Wool suffers from the same anatomical hiccup. If you look at a wool fiber under an electron microscope, you’ll notice plenty of tiny scales running all across the length of it.
When wool is exposed to the heated watery frenzy of the washing machine, the scales expand, letting water get between them. The scales, now wet and slippery, slide towards the root, similar to the way a radio antenna collapses. Therefore, it’s not incorrect to say that laundry can potentially shrink even the length of the individual woolen fibers in your favorite sweater!
While the previous two kinds of shrinkage are a result of the heat generated in the laundry process, this type of shrinkage occurs due to the mechanical strain put on the clothes. Clothes in the washing machine quite literally get beaten up until they’re totally clean. This beating process curls the fibers up in their natural tangled state.
Of course, the amount of shrinkage differs from one natural fiber to another. Researchers have also found that the structure of the fabric plays a role in shrinkage. For example, cotton is used in the manufacturing of both denim and gingham, but denim is extremely tightly woven, which is why there is no room for the fibers to shrink. In gingham, however, there is plenty of room. Shrinkage therefore affects gingham clothes more noticeably. Woolen clothes are even more loosely woven, making them much more susceptible to shrinkage than any cotton fabric.
Another factor that plays a role in shrinkage is the moisture content of the fabric. In cotton, this is about 5 percent, while in wool, it is 17 percent. When a cloth is over-dried, it loses this moisture, thereby shrinking slightly. Wool, again, draws the short straw here, as it has far more moisture to lose than cotton.
Clothes, as you can see, go through the struggles of laundry cleaning after every use. For this very reason, manufacturers, taking inspiration from the methods once used by Nazi scientists, make clothes with strands of plastic spun in with the natural fibers. This automatically gives the fibers too little space to shrink effectively.

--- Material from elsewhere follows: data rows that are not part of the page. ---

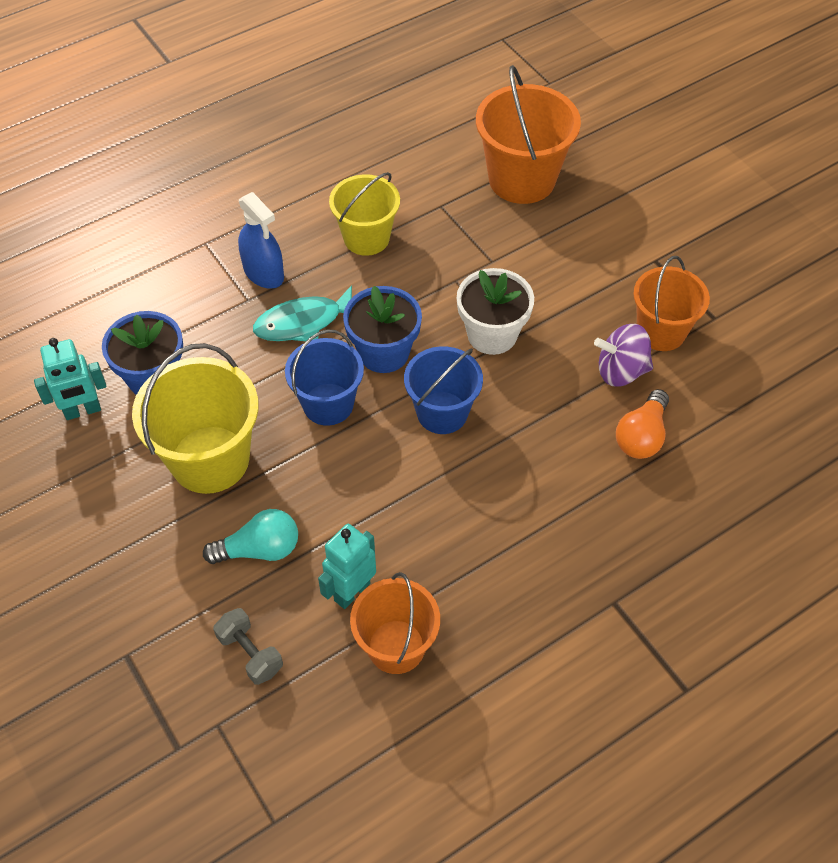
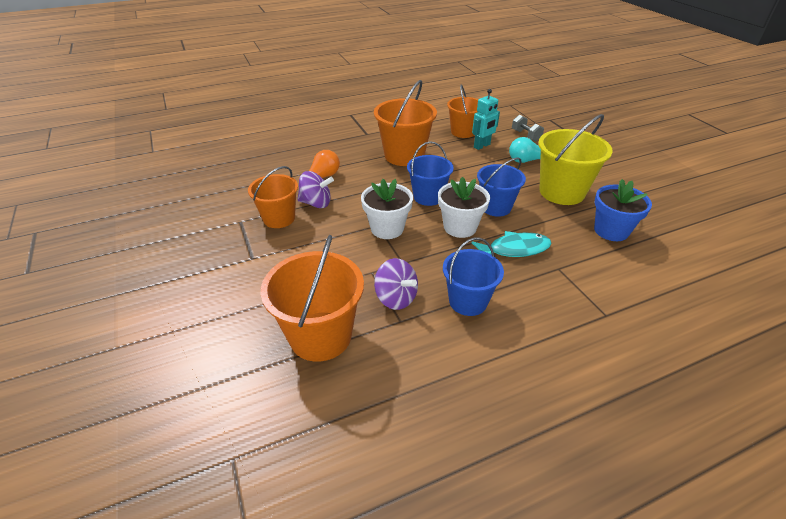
camera: 170 degrees left, 15 degrees down
(83, 411) = (649, 219): turquoise robot -> none
(263, 273) = (550, 285): blue spray bottle -> none
(366, 238) = (468, 301): yellow bucket -> blue bucket
(384, 353) = (460, 227): blue flower pot -> white flower pot
(452, 231) = (396, 298): none -> purple spinning top
(510, 529) = (404, 155): none -> orange bucket

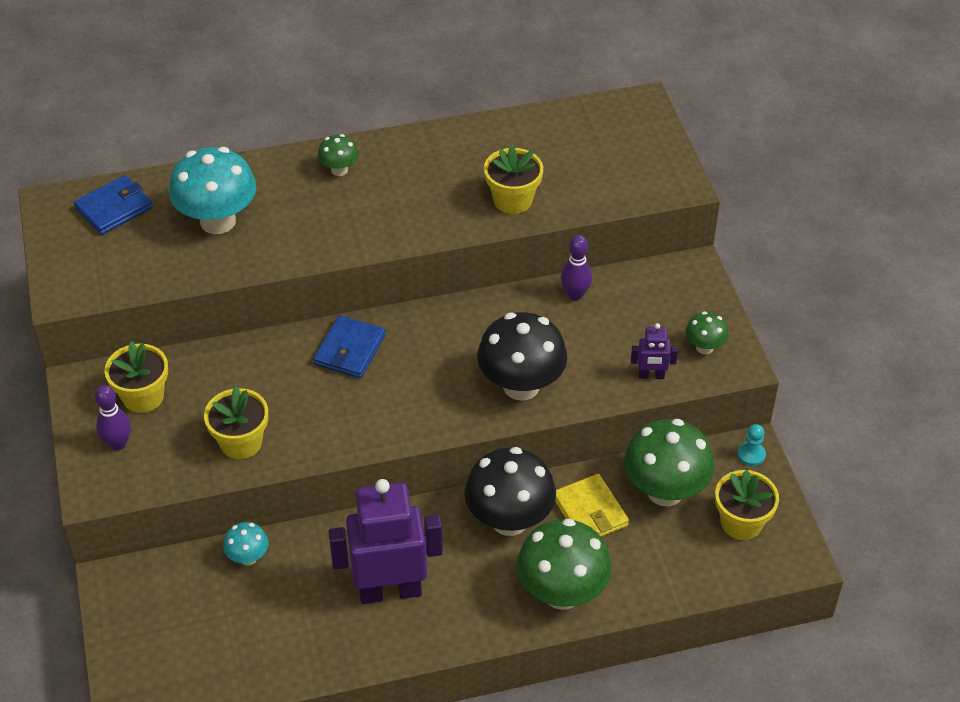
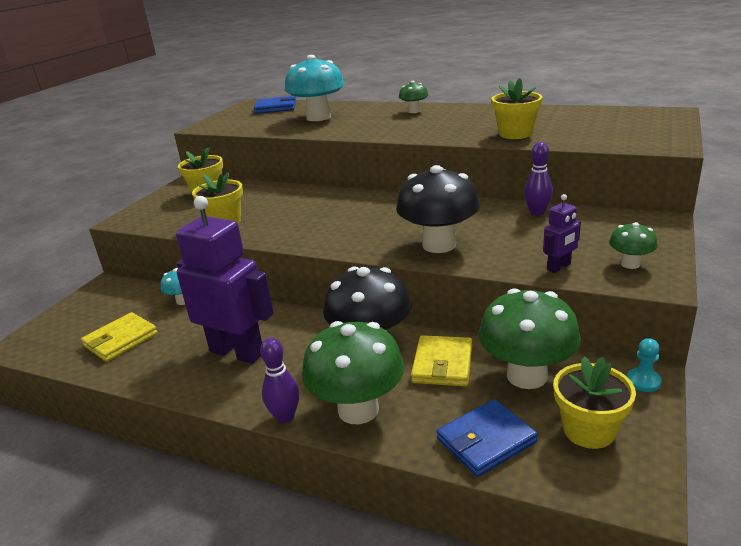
camera: 40 degrees right, 20 degrees down
(118, 444) = (166, 206): purple bowling pin -> purple bowling pin (285, 417)
(244, 639) = (120, 340): none -> yellow wallet
(349, 350) = (344, 202): blue wallet -> blue wallet (486, 440)
(651, 375) = (559, 267): purple robot -> purple robot turned 75 degrees counterclockwise

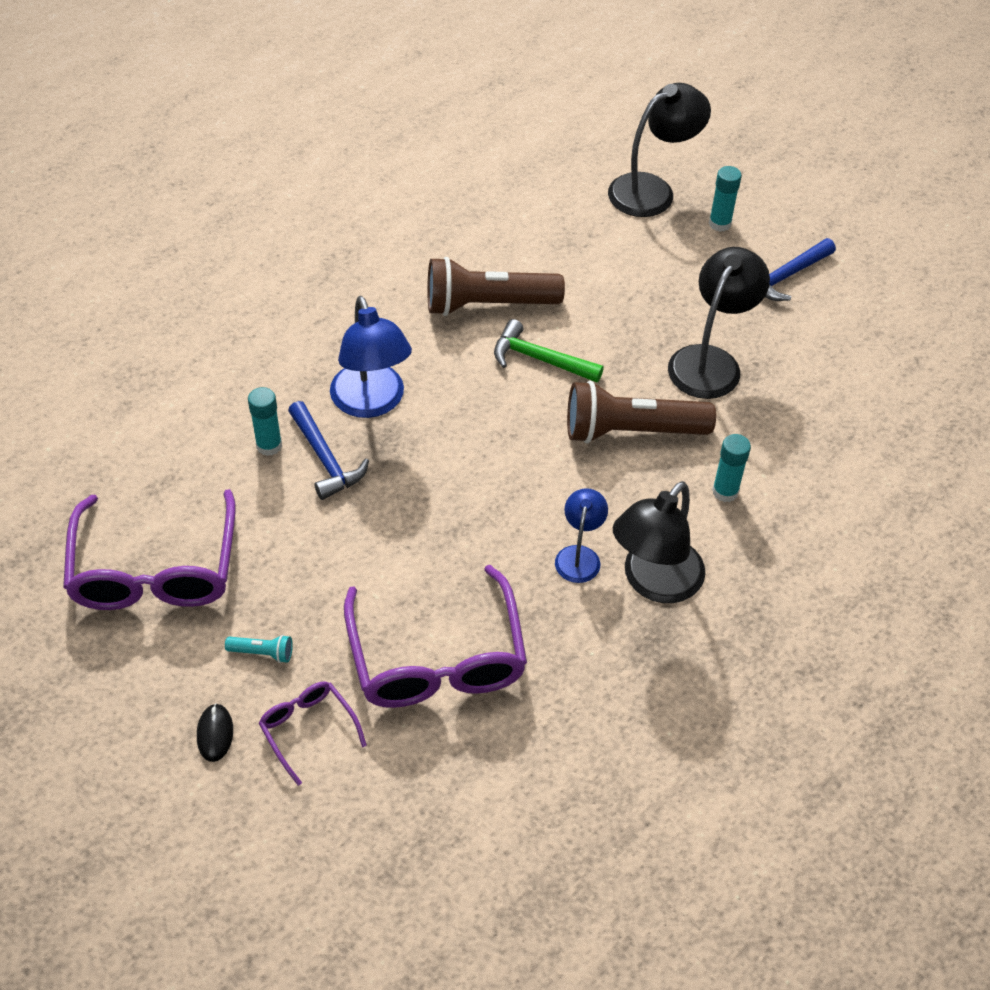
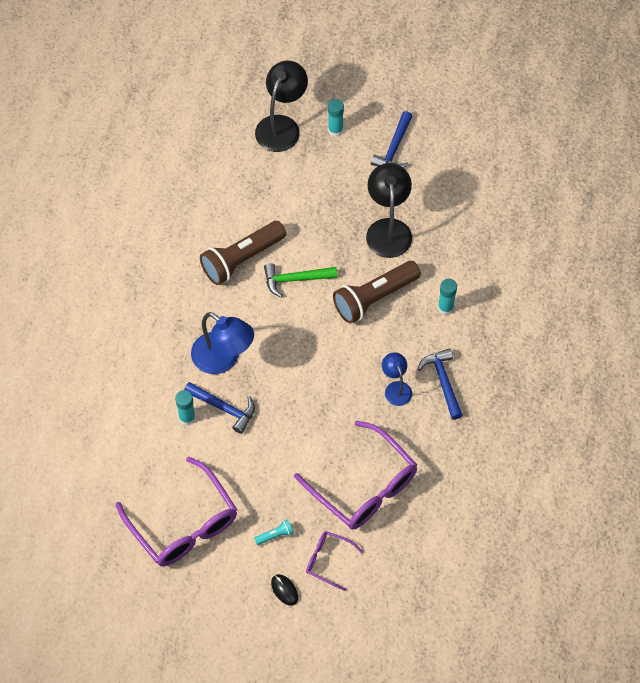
camera: 30 degrees left, 10 degrees up
(654, 582) = (443, 382): black lamp -> blue hammer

However, that is not enough to battle shrinkage. It is the consumer, in the end, who must deal with this problem. Remember… manufacturers put tags on your clothes for a reason. They know their products best and understand its structure better than your annoying, meddling neighbor who insists on weird solutions to prevent your clothes from shrinking. In other words, if you want to avoid shrinkage, just remember to follow the instructions!